■ TASK BRIEF ■
Your answer should be the lines below from the one with "pinky tip: (59, 175)" to the one with "thumb cmc: (112, 147)", both included, given again exactly and with nothing added.

....

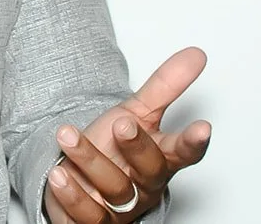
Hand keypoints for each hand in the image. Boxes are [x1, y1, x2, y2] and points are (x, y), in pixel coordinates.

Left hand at [44, 47, 210, 222]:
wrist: (80, 178)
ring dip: (91, 160)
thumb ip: (164, 86)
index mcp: (158, 159)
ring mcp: (118, 206)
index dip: (193, 142)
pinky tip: (59, 175)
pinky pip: (87, 215)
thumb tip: (195, 54)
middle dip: (138, 147)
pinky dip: (73, 196)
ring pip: (114, 190)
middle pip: (150, 170)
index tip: (202, 127)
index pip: (182, 152)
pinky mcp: (91, 219)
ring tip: (67, 134)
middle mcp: (142, 185)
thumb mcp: (135, 113)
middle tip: (121, 123)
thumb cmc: (112, 147)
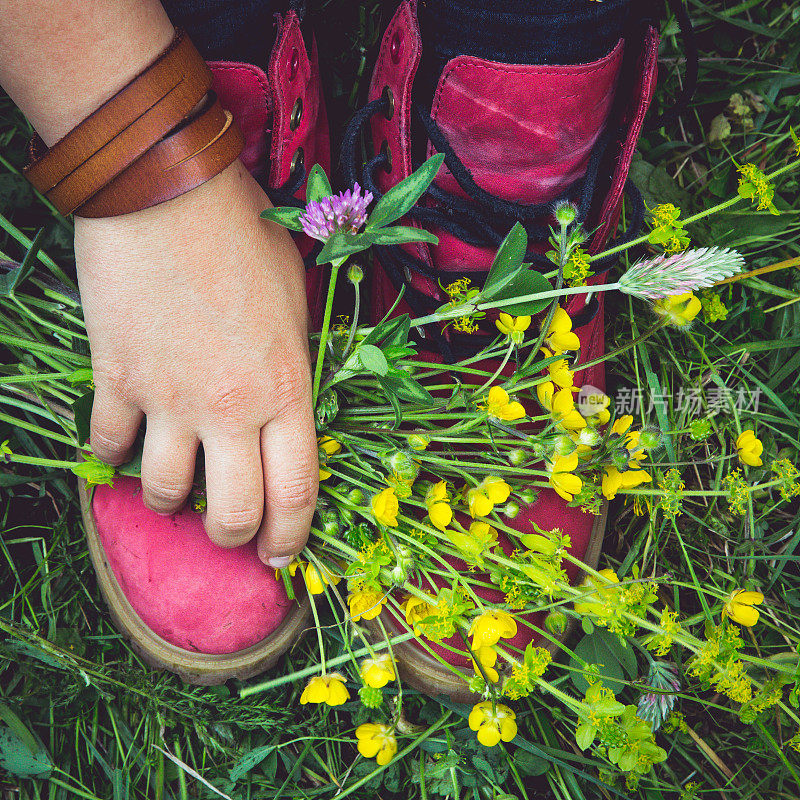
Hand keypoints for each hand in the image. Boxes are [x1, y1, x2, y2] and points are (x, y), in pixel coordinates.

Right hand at [76, 160, 317, 564]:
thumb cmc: (245, 236)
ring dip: (170, 504)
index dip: (292, 535)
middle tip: (231, 534)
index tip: (282, 555)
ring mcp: (168, 398)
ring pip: (164, 492)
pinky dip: (116, 457)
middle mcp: (230, 408)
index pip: (296, 491)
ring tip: (176, 491)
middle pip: (232, 513)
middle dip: (233, 538)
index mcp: (287, 390)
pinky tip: (126, 446)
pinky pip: (108, 445)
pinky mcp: (115, 378)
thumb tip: (287, 399)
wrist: (166, 189)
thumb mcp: (297, 300)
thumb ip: (295, 361)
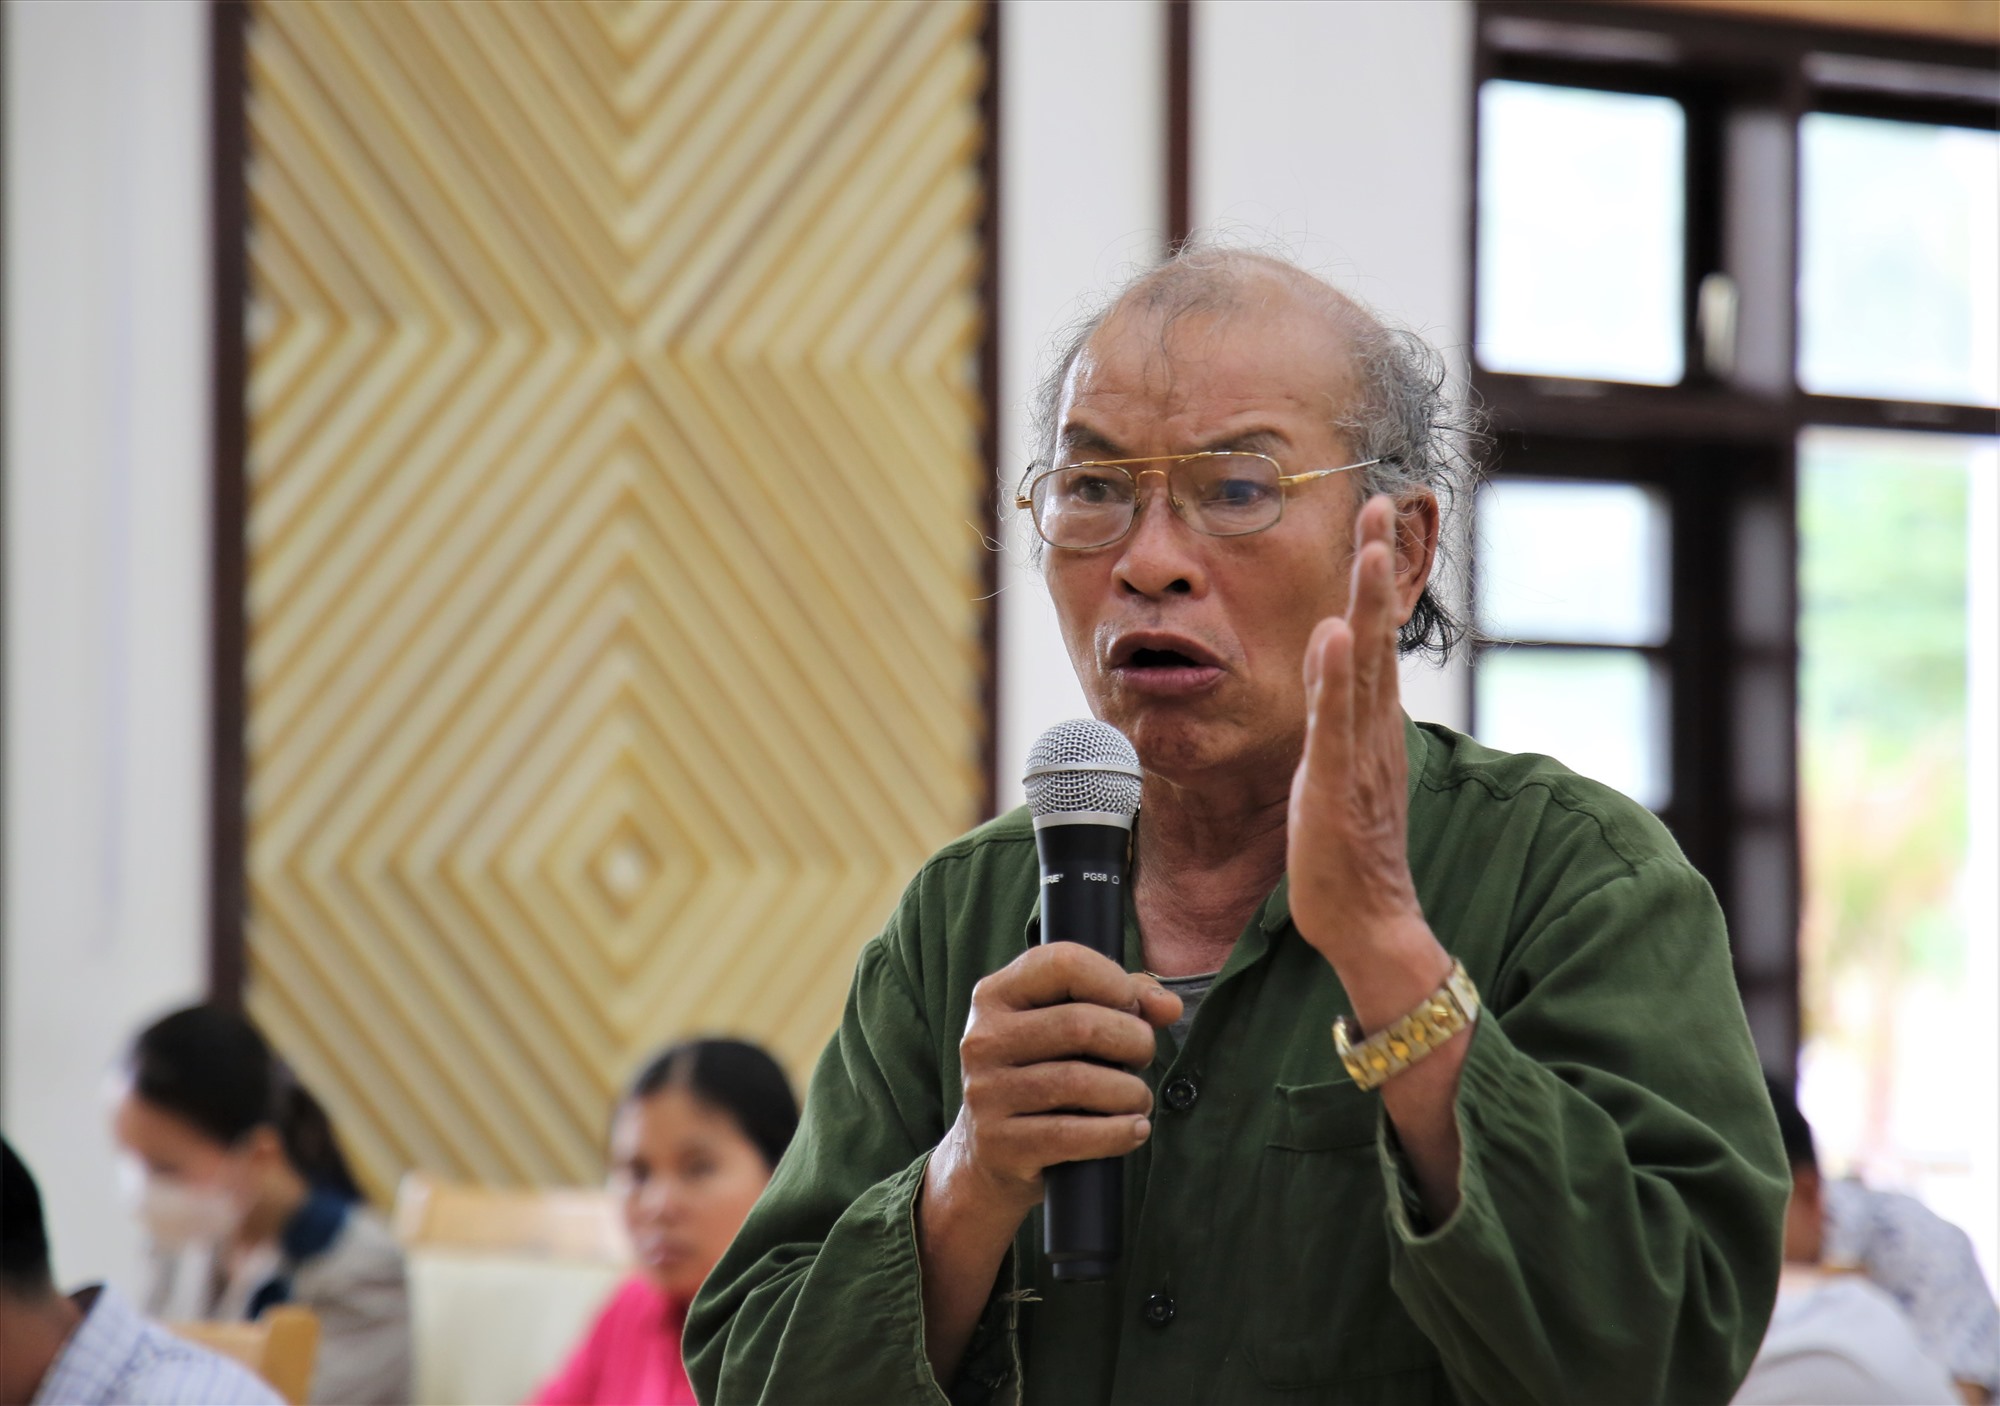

....

■ REPLY ■
pinky tip: (59, 175)
pinky pip: (87, 215)
thumb tip: (195, 54)
middle dip: (138, 147)
pinky dip: (73, 196)
ring pip: (114, 190)
middle pip: (150, 170)
index tip: (202, 127)
index pip: (182, 152)
pinky mcp: (91, 219)
ring tip: (67, 134)
middle mcp: (142, 185)
thumb mcp: (135, 113)
middle tip: (121, 123)
thumb cmc: (112, 147)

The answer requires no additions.